▶ **Collected data**
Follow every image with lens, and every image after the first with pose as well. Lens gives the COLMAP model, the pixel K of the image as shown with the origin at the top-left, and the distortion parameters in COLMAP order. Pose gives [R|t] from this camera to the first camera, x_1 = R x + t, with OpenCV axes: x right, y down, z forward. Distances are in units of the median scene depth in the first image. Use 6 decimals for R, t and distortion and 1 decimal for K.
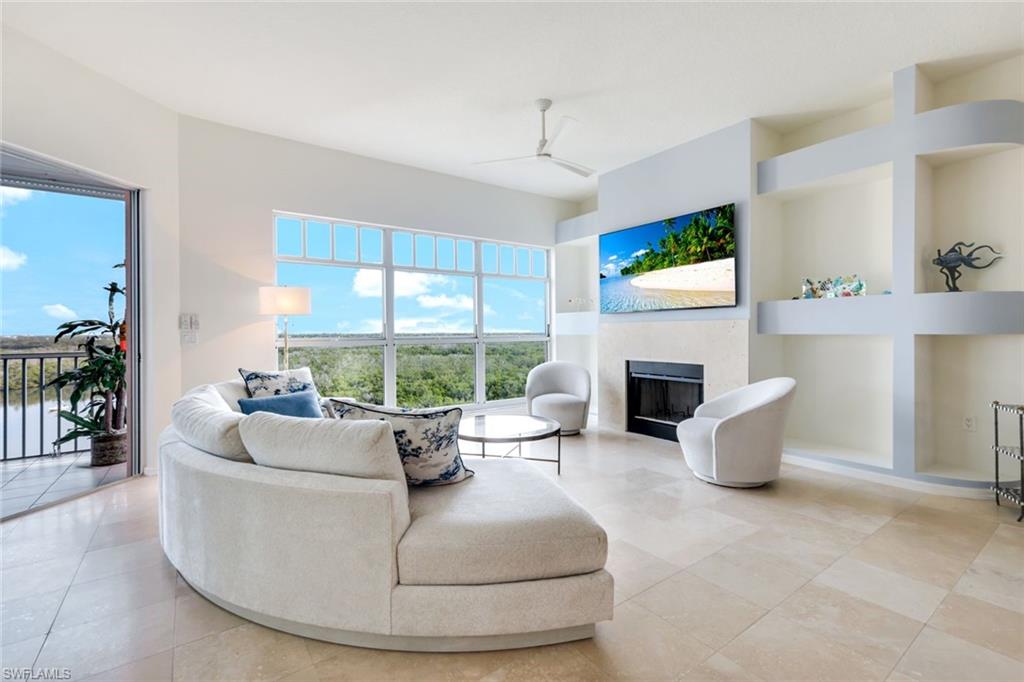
lens RADIAL K [[449.2, 0, 512.6], [0, 449.2, 331.7], [0, 0, 1]] dist [0.002130, 0.000338]
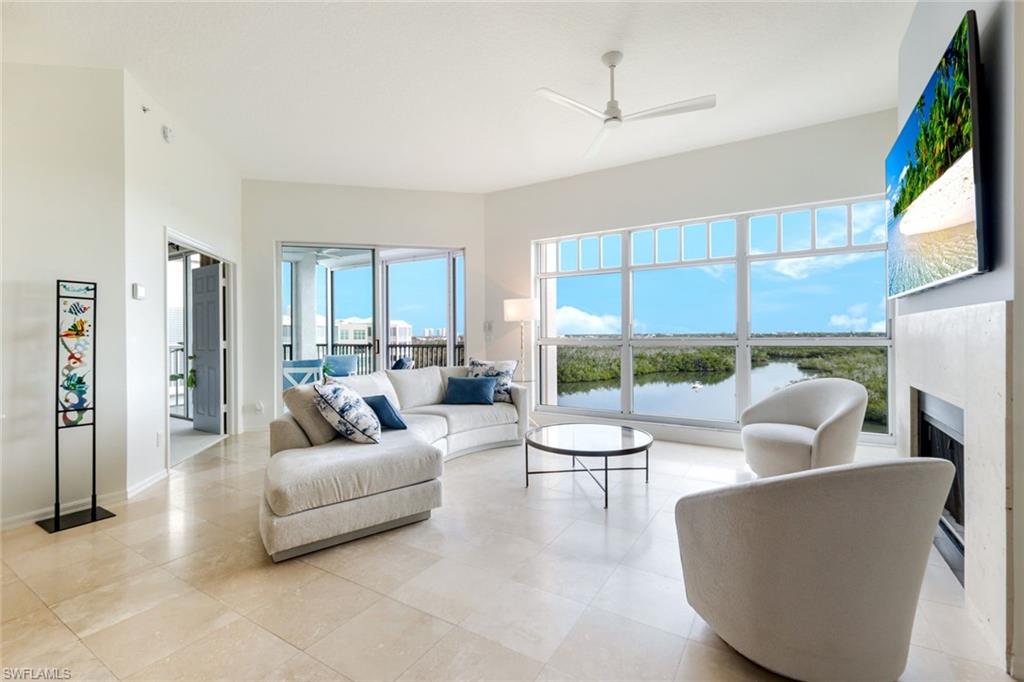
lens RADIAL K [[449.2, 0, 512.6], [0, 449.2, 331.7], [0, 0, 1]] dist [0.002130, 0.000338]
pose [[0.388802, 0.000542, -0.921321, 0.674700], [0.000708, 0.999999, 0.000887, -0.003938], [0.921321, -0.000997, 0.388802, 0.452316]]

▶ **The problem**
Change every "top-left" in the data above to "upper-left" and leave the rest unchanged, omitting the pictures.

▶ **Solution**
Follow every image with lens, and every image after the first with pose as well. Lens gives the COLMAP model, the pixel K of the image as shown with the origin at the upper-left, and the distortion parameters in COLMAP order. Pose gives [R|t] from this camera to the first camera, x_1 = R x + t, with OpenCV axes: x right, y down, z forward. Distances are in units of the median scene depth in the first image. Use 6 decimals for R, t and distortion and 1 decimal for K.
lens RADIAL K [[449.2, 0, 512.6], [0, 449.2, 331.7], [0, 0, 1]] dist [0.002130, 0.000338]
lens RADIAL K [[449.2, 0, 512.6], [0, 449.2, 331.7], [0, 0, 1]] dist [0.002130, 0.000338]
pose [[0.388802, 0.000542, -0.921321, 0.674700], [0.000708, 0.999999, 0.000887, -0.003938], [0.921321, -0.000997, 0.388802, 0.452316]]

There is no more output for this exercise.